Joey didn’t know which was worse, the fear that Kenny was lying to him and that he would be screwed not only out of the money he’d already spent but out of the vast additional outlays still ahead of him, or the idea that Kenny was telling the truth and LBI was going to pay $850K for nearly worthless parts. He saw no choice but to go over Kenny’s head and talk directly to LBI. This entailed a morning of being passed around telephonically by people at LBI headquarters, in Dallas, before he was connected with the pertinent vice president. He laid out his dilemma as plainly as possible: “There aren’t any good parts available for this truck, Kenny Bartles won’t buy out the contract for me, and I don’t want to send you bad parts.”

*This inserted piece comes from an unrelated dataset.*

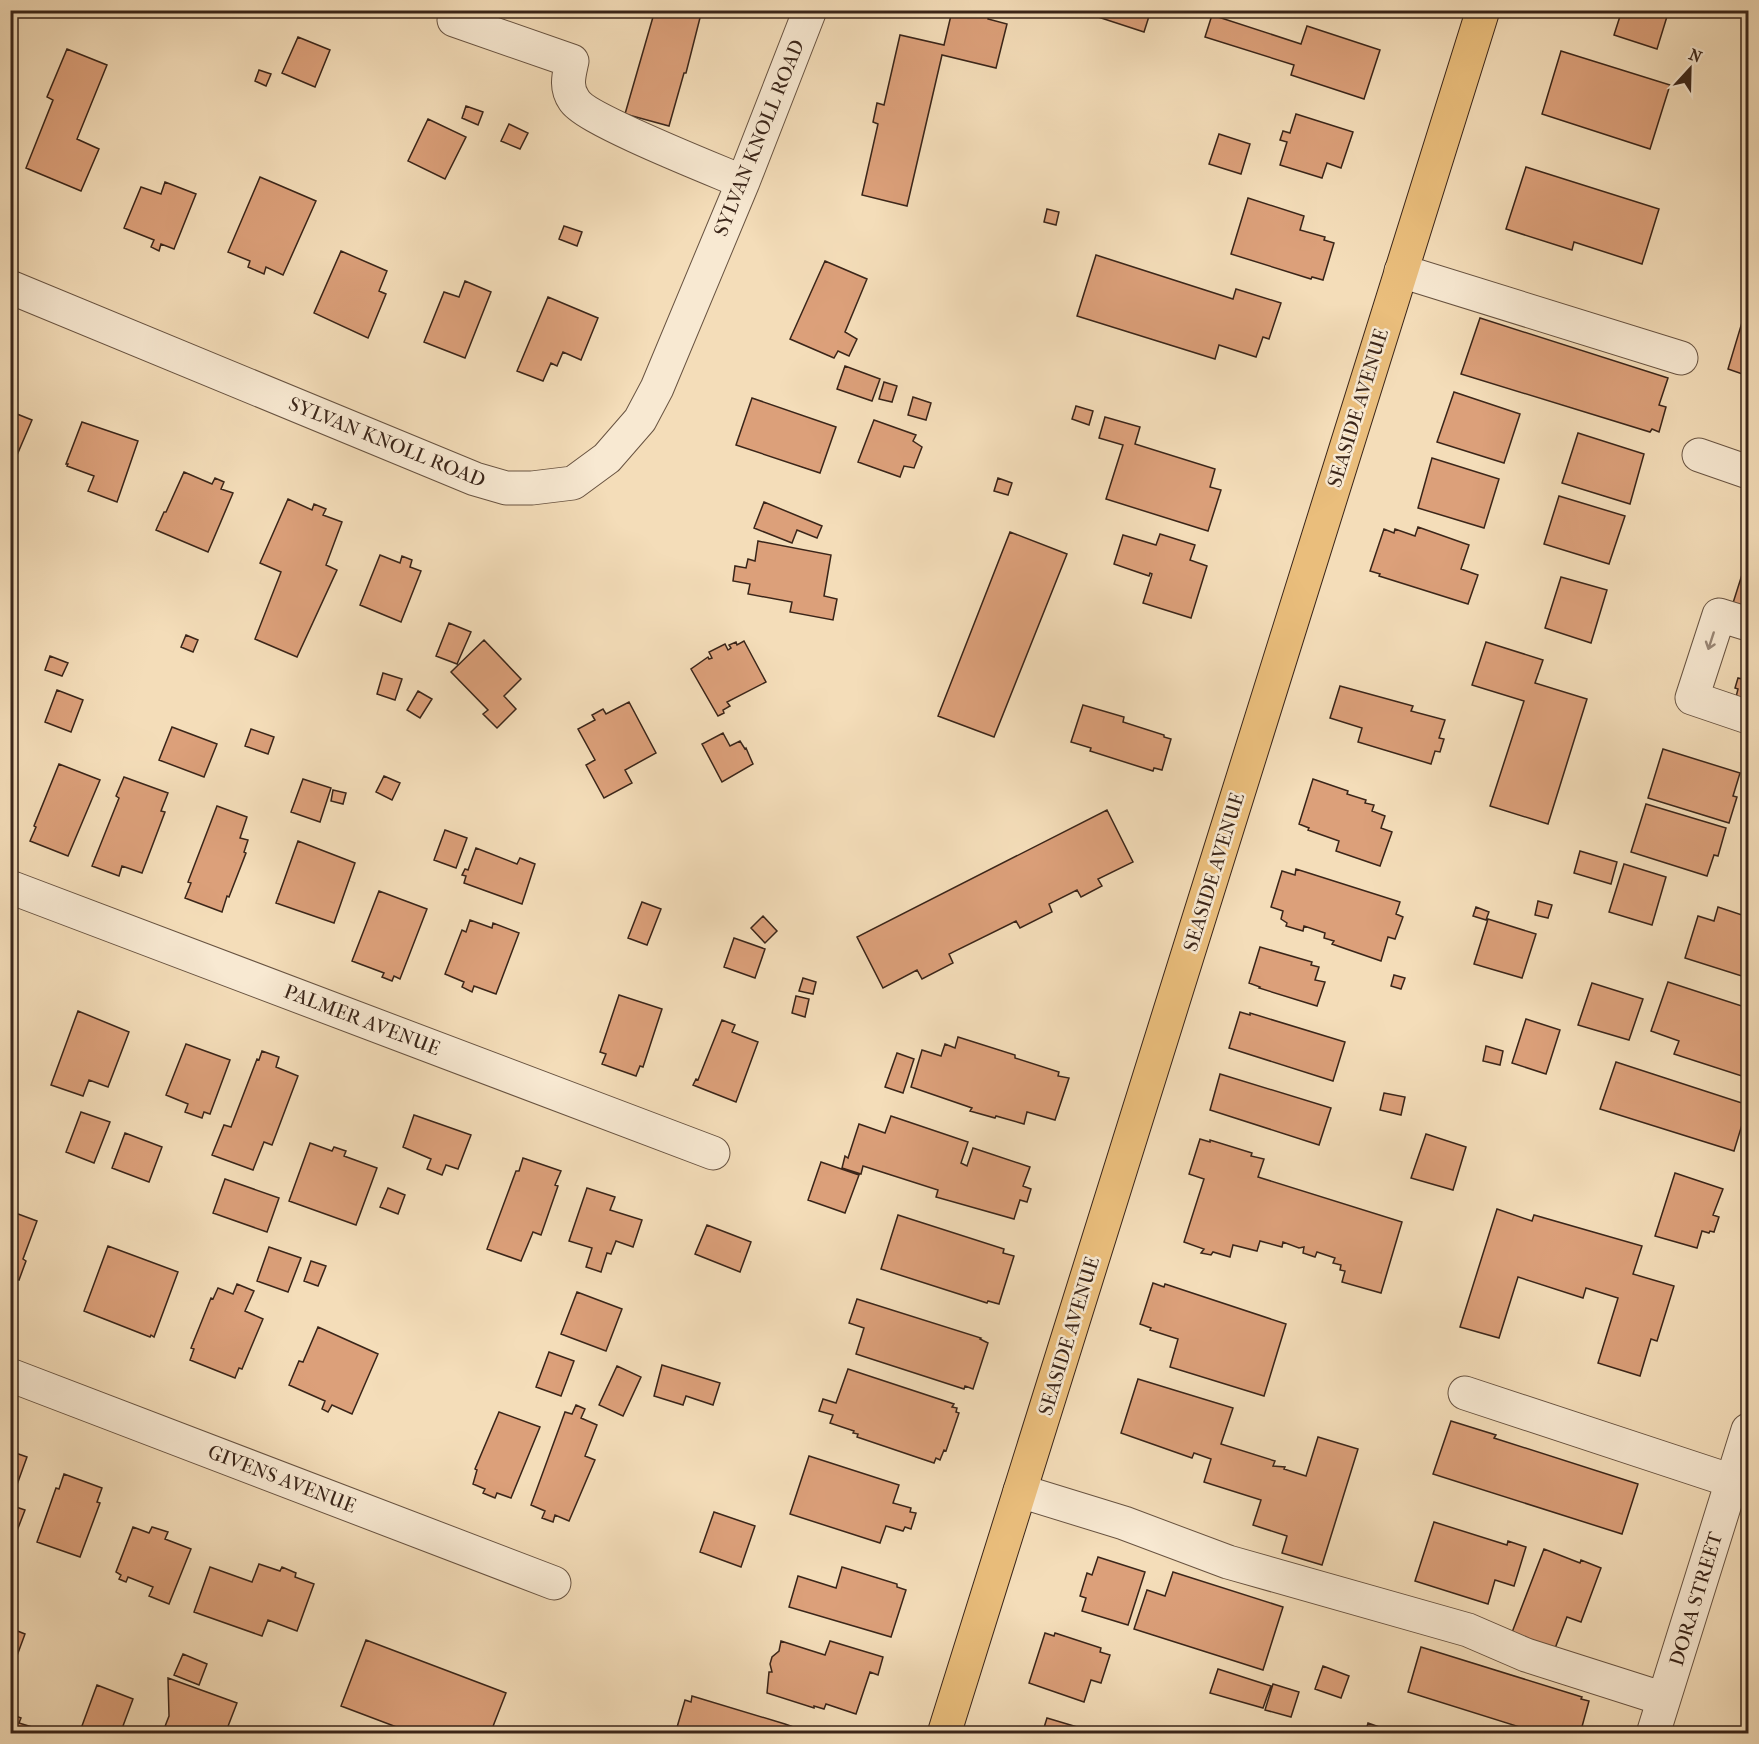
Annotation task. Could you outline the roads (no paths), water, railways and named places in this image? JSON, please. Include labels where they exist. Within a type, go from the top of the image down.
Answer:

“Is Bartles willing to accept what you’ve got?” the VP said.

“Yeah. But they’re no good.”

“Not your worry. If Bartles accepts them, you’re off the hook. I suggest you make the shipment right away.”

“I don’t think you’re quite hearing me,” Joey said. “I’m saying you don’t want that shipment.”

The VP digested this for a moment and said, “We will not be doing business with Kenny Bartles in the future. We’re not at all happy about the A10 situation. But that is not your worry. Your worry should be getting sued for nonfulfillment of contract.”

“Who—by Kenny?”

“It’s a total hypothetical. It’s never going to happen, as long as you send the parts. You just need to remember that this is not a perfect war in a perfect world.”

And Joey tried to remember this. Tried to remember that the worst that could happen, in this less than perfect world, was that all the A10s would break down and need to be replaced by better trucks at a later date, and that victory in Iraq might thereby be infinitesimally delayed, and that American taxpayers would have wasted a few million dollars on him and Kenny Bartles and Armando da Rosa and the creeps in Lodz. With the same determination that he’d brought to grabbing hold of his own turds, he flew back to Paraguay and hired an expediter and oversaw the loading of thirty-two tons of parts into containers and drank five bottles of wine in the five nights he had to wait for Logística Internacional to forklift them into a veteran C-130 and fly off with them; but there was no gold ring hidden in this particular pile of shit. When he got back to Washington, he kept right on drinking, and when Connie finally came out with three suitcases and moved in with him, he kept drinking and slept badly, and when Kenny called from Kirkuk to say that the delivery had been accepted and that Joey’s $850,000 was in the pipeline, he had such a bad night that he called Jonathan and confessed what he had done.